_Text under study_.
* * *

Summary:ASTERISK-18806: Asterisk stops responding to SIP requests after DOS attack
Reporter:Mark Hassman (mhassman)Labels:
Date Opened:2011-11-02 12:50:45Date Closed:2011-11-21 14:17:17.000-0600
Status:Closed/CompleteComponents:Channels/chan_sip/General Core/General Core/RTP
Versions: Frequency of
Environment:CentOS 2.6.18-274.7.1.el5Attachments:
Description:Recently (past several weeks), my asterisk server hangs.. i.e. the process doesn't hang, but no longer handles calls.

I can still access asterisk via console.. 'sip show peers' shows an active list, but it's stale as the phones are reporting unregistered and inability to connect/make calls. 'sip show registry' also shows what appears to be an active list, but inbound trunks are not working. 'core restart now' successfully restarts asterisk and everything is back to normal.

After reviewing /var/log/asterisk/full, the issue occurs after either a hack or DOS attempt from an unknown external source.. pertinent log entries within reference notes below - two independent occurrences are included.

Worth noting #1: there's a regular dns lookup check always running for telasip.com.. this thread stops running after the hack attempt along with a the pbx functionality.. so, there's definitely an issue here.

* * *

_Task requirements_.
A - Transcribe, word for word, the stretch of the bug report from "I can still" through "back to normal.".
B - Condense the paragraph of the bug report beginning "I can still access asterisk via console" into a brief bulleted list that retains its main facts.
The entries play no part in this work.

* * *

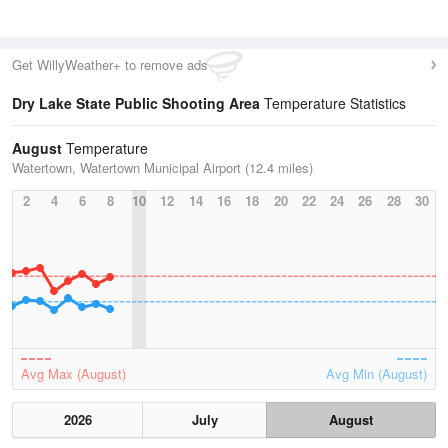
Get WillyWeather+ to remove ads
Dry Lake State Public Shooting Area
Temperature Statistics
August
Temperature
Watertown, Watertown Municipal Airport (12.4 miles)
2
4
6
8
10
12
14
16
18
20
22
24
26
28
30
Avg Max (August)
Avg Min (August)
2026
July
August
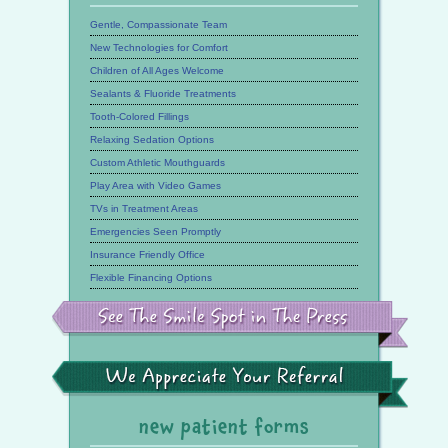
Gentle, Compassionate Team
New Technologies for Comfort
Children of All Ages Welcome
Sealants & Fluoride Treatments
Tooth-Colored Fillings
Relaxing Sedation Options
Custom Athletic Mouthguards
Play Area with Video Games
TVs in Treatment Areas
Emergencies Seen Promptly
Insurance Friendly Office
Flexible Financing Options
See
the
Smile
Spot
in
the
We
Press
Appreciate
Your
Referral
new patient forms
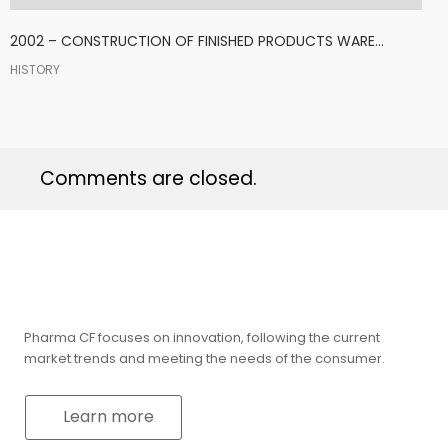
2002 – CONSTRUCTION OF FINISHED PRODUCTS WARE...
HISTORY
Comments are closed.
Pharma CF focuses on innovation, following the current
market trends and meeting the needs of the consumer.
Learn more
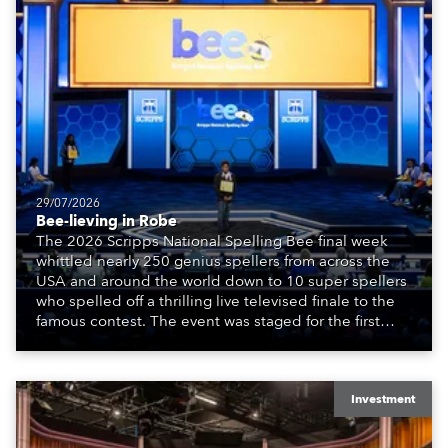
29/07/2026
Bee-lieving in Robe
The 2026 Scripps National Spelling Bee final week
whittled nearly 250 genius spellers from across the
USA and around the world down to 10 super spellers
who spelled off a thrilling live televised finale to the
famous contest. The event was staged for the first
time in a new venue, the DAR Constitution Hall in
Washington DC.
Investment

* * *

_Task solutions_.
A -
I can still access asterisk via console.. 'sip show peers' shows an active list, but it's stale as the phones are reporting unregistered and inability to connect/make calls. 'sip show registry' also shows what appears to be an active list, but inbound trunks are not working. 'core restart now' successfully restarts asterisk and everything is back to normal.

B -
- Asterisk remains accessible through the console.
- 'sip show peers' lists peers as active, but the list is stale: phones report being unregistered and cannot connect or make calls.
- 'sip show registry' also appears active, yet inbound trunks do not work.
- 'core restart now' restarts Asterisk and restores normal operation.